This past summer has been a banner year for finding Brown Pelicans in the interior of the southwest U.S. Unlike American White Pelican, a common migrant through Inyo in spring and fall, the Brown Pelican prefers the coast and is very rare inland except at the Salton Sea where it is found regularly in summer and fall. This year a very successful Brown Pelican breeding season combined with a significant crash of the food supply, primarily anchovies, resulted in immature birds desperate for food dispersing inland. Rare Bird Alerts lit up with reports of birds in Arizona, New Mexico, and Mono and Inyo Counties!

There have been previous reports of Brown Pelican from Inyo County but none were photographed or documented in writing so they do not qualify as County records. In centuries past, a new species was added to the bird list of an area after it had been collected and placed in a museum. There was physical proof of the occurrence so that anyone, anytime, could examine the specimen and agree or disagree with the record. Times have changed, fortunately, and now photographs, audiotapes, videos, drawings, and/or written documentation can be submitted in lieu of a specimen and preferably by multiple observers. If the evidence is unequivocal, it becomes a scientific record. This is especially valuable when birds occur outside their known geographic or temporal range.

Credit for finding and reporting the first Inyo County Brown Pelican goes to Brad Schram who supported his observation with written documentation. Brad is an excellent and experienced birder, author of A Birder’s Guide to Southern California, and an all around good guy. On 1 July, he was driving south on Hwy 395 and as he passed Owens Lake he observed an immature Brown Pelican flying north. He lives on the coast, sees Brown Pelicans all the time and knew that they are not expected inland. He posted the sighting on Calbird, a birding bulletin board, which helped spread the word.

Because we were out of the area, we were gnashing our teeth until we could return on 6 July. The next day a visit to Tinemaha Reservoir turned up an immature Brown Pelican! Phone calls and a posting to the Eastern Sierra Birds website helped alert local birders, some of whom dropped what they were doing to drive to the reservoir to see our newest neighbor. Photographs and documentation were submitted by almost everyone who saw the bird, insuring that the “Doubting Thomases” of the future would not have any room for doubts!

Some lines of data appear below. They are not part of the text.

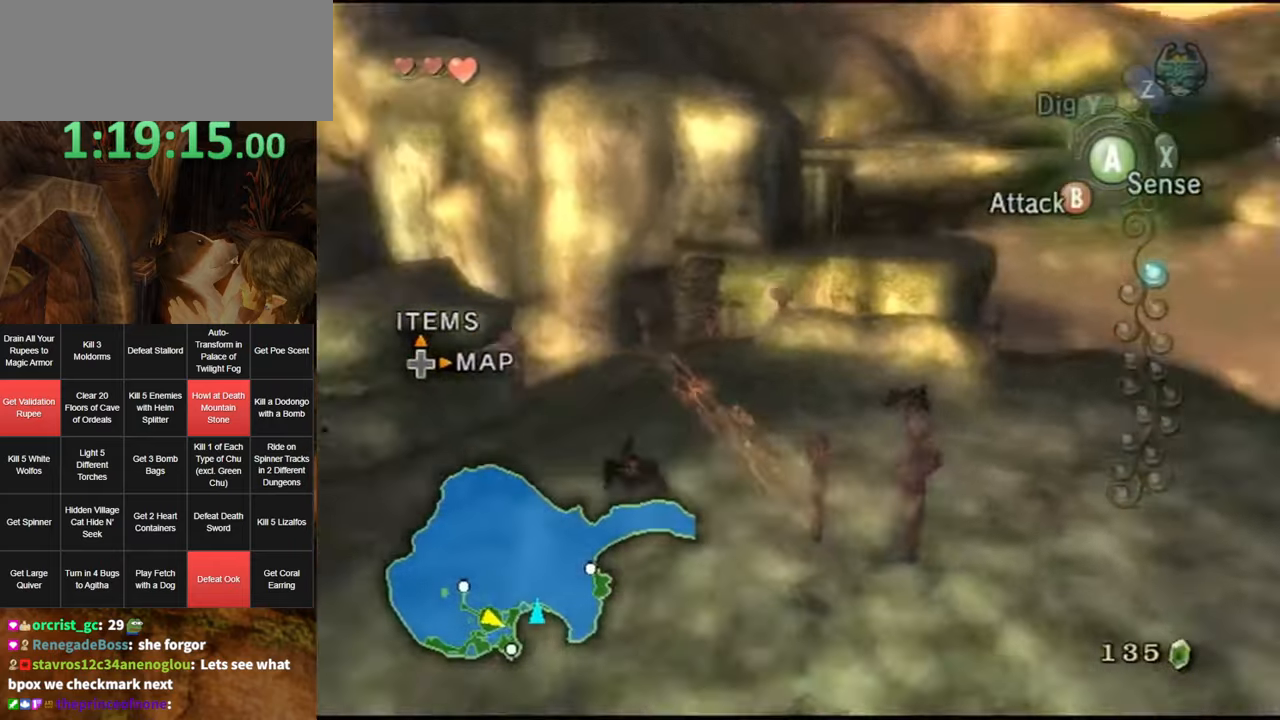
{"buttons": [], "left_stick": "up-right", "right_stick": "center", "events": [[33, "A", "down"], [33, "left_stick", "left"], [100, "A", "up"], [133, "A", "down"], [183, "A", "up"], [217, "left_stick", "up"], [467, "left_stick", "up-right"]]}
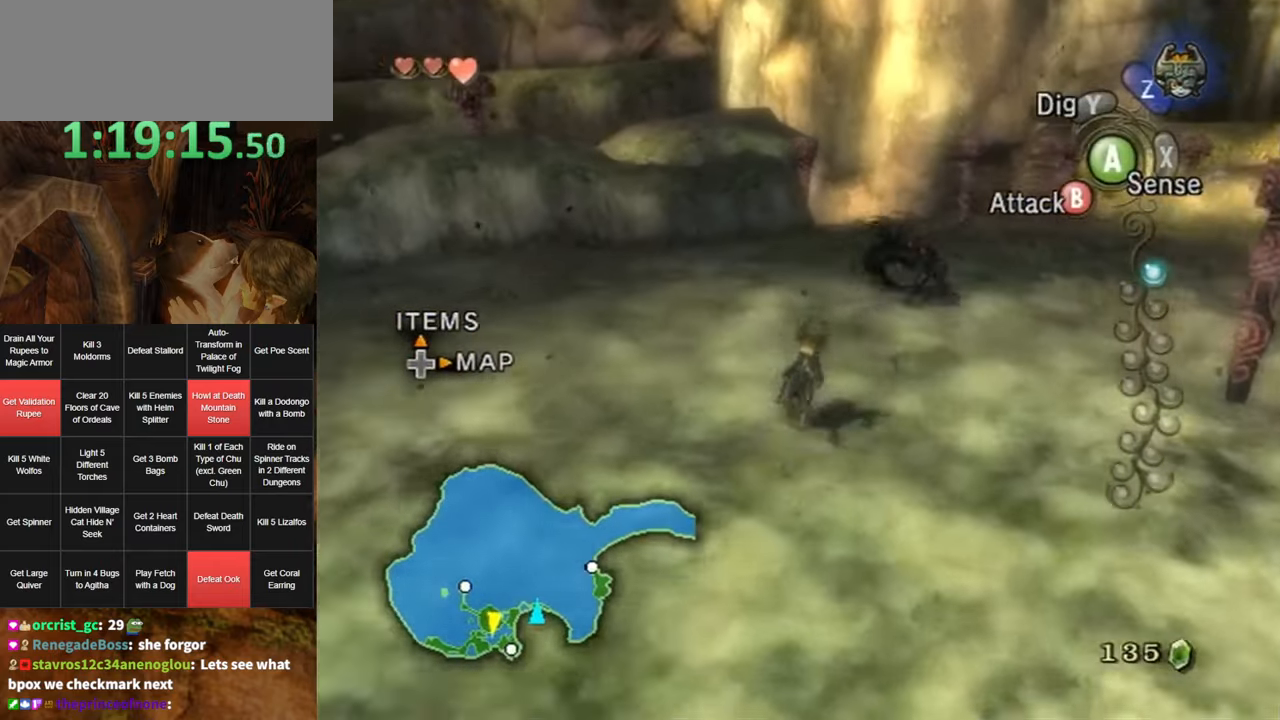
{"buttons": ["B"], "left_stick": "up-left", "right_stick": "center", "events": [[467, "B", "down"], [467, "left_stick", "up-left"]]}
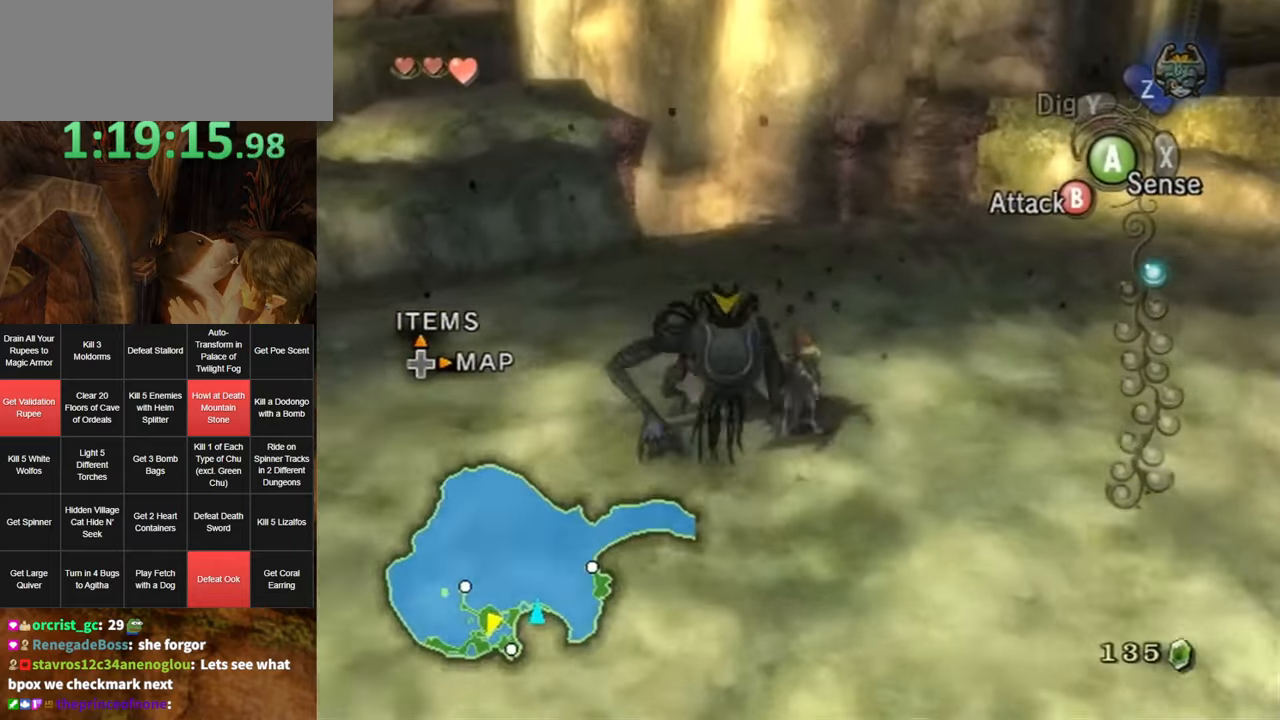
{"buttons": ["B"], "left_stick": "up-left", "right_stick": "center", "events": []}
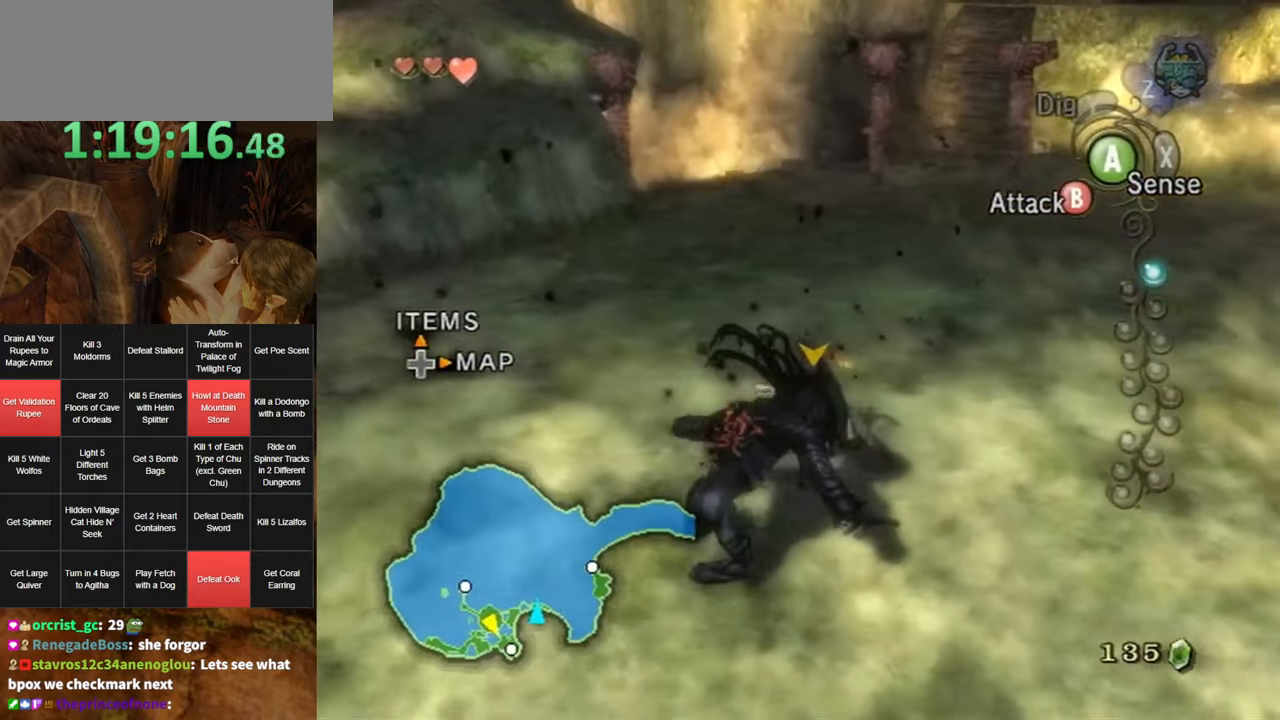
{"buttons": [], "left_stick": "center", "right_stick": "center", "events": [[217, "left_stick", "center"], [250, "B", "up"]]}
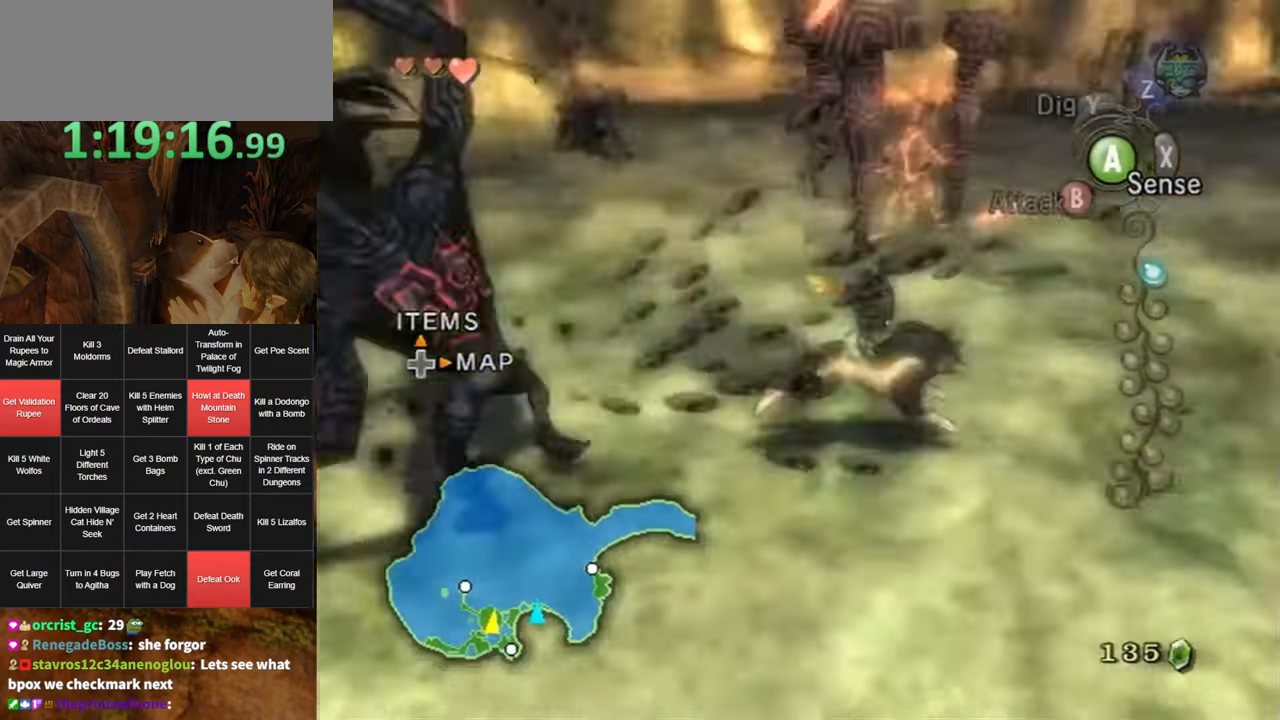
{"buttons": [], "left_stick": "up-left", "right_stick": "center", "events": [[183, "left_stick", "up-left"], [283, "A", "down"], [350, "A", "up"], [433, "A", "down"], [467, "A", "up"]]}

To complicate the issue, Steve Holland reported an immature Brown Pelican at June Lake on 3 July. Were all three sightings of one bird? Did the Owens Lake bird go north to June Lake and then return south to Tinemaha? Or, was each a different individual? Because it is such a rare species in the Eastern Sierra one should conservatively claim only one. However, there were dozens at reservoirs in Arizona so it is not impossible that there were three birds. A similar situation occurred on 6 July 1998. A Magnificent Frigatebird was seen at Tinemaha Reservoir at the exact same minute that one was seen over Mono Lake. A few hours later one was seen at Diaz Lake. Obviously there were at least two birds but there might have been three. Again, there were frigatebirds reported outside their normal range during the same time in many parts of the state.

The sad ending to this story is that on 10 July Susan Steele found the Tinemaha Reservoir bird floating dead. Unlike its cousin, the American White Pelican who feeds by scooping fish as it swims, the Brown Pelican feeds primarily by plunge diving. This is not a good idea in shallow water reservoirs like Tinemaha. In all probability it died of starvation, but a record of its occurrence was validated by the many photographs and documentation by observers who turned an exciting personal sighting into a scientific record that will easily pass the test of time.